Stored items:
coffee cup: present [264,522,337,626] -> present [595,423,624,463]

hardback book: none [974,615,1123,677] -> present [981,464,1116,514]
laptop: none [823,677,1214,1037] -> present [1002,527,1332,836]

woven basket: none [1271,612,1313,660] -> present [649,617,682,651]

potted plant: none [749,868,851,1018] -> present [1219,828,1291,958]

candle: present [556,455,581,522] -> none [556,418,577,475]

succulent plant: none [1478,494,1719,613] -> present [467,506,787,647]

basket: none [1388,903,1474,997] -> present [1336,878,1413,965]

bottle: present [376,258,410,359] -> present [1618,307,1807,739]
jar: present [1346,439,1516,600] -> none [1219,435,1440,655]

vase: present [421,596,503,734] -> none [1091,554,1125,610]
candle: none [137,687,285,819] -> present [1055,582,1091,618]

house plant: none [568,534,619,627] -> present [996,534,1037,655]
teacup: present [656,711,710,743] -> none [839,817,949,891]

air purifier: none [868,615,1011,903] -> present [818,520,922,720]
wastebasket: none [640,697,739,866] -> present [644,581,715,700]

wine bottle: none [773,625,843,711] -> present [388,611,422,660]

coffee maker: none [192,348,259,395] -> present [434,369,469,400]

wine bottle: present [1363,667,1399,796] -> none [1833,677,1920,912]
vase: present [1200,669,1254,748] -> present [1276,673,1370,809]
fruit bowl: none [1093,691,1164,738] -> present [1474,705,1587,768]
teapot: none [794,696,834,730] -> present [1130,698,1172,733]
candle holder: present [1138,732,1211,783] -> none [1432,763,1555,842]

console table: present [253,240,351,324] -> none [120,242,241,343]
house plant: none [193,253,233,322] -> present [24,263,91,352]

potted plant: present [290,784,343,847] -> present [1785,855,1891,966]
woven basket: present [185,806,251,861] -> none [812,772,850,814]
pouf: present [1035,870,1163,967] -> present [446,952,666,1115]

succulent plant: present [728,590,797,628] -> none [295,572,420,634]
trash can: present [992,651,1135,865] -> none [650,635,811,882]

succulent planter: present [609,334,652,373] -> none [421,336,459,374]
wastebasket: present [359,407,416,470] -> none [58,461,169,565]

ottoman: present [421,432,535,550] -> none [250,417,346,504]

- _PROBLEM REQUIREMENTS_
Extract the complete data, matching each line exactly.

- _TASK RESPONSE_
coffee cup: present [264,522,337,626] -> present [595,423,624,463]

hardback book: none [974,615,1123,677] -> present [981,464,1116,514]
laptop: none [823,677,1214,1037] -> present [1002,527,1332,836]

woven basket: none [1271,612,1313,660] -> present [649,617,682,651]

potted plant: none [749,868,851,1018] -> present [1219,828,1291,958]

candle: present [556,455,581,522] -> none [556,418,577,475]

succulent plant: none [1478,494,1719,613] -> present [467,506,787,647]

basket: none [1388,903,1474,997] -> present [1336,878,1413,965]

bottle: present [376,258,410,359] -> present [1618,307,1807,739]
jar: present [1346,439,1516,600] -> none [1219,435,1440,655]

vase: present [421,596,503,734] -> none [1091,554,1125,610]
candle: none [137,687,285,819] -> present [1055,582,1091,618]

house plant: none [568,534,619,627] -> present [996,534,1037,655]
teacup: present [656,711,710,743] -> none [839,817,949,891]

air purifier: none [868,615,1011,903] -> present [818,520,922,720]
wastebasket: none [640,697,739,866] -> present [644,581,715,700]

wine bottle: none [773,625,843,711] -> present [388,611,422,660]

coffee maker: none [192,348,259,395] -> present [434,369,469,400]

wine bottle: present [1363,667,1399,796] -> none [1833,677,1920,912]
vase: present [1200,669,1254,748] -> present [1276,673,1370,809]
fruit bowl: none [1093,691,1164,738] -> present [1474,705,1587,768]
teapot: none [794,696,834,730] -> present [1130,698,1172,733]
candle holder: present [1138,732,1211,783] -> none [1432,763,1555,842]

console table: present [253,240,351,324] -> none [120,242,241,343]
house plant: none [193,253,233,322] -> present [24,263,91,352]

potted plant: present [290,784,343,847] -> present [1785,855,1891,966]
woven basket: present [185,806,251,861] -> none [812,772,850,814]
pouf: present [1035,870,1163,967] -> present [446,952,666,1115]

succulent plant: present [728,590,797,628] -> none [295,572,420,634]
trash can: present [992,651,1135,865] -> none [650,635,811,882]

succulent planter: present [609,334,652,373] -> none [421,336,459,374]
wastebasket: present [359,407,416,470] -> none [58,461,169,565]

ottoman: present [421,432,535,550] -> none [250,417,346,504]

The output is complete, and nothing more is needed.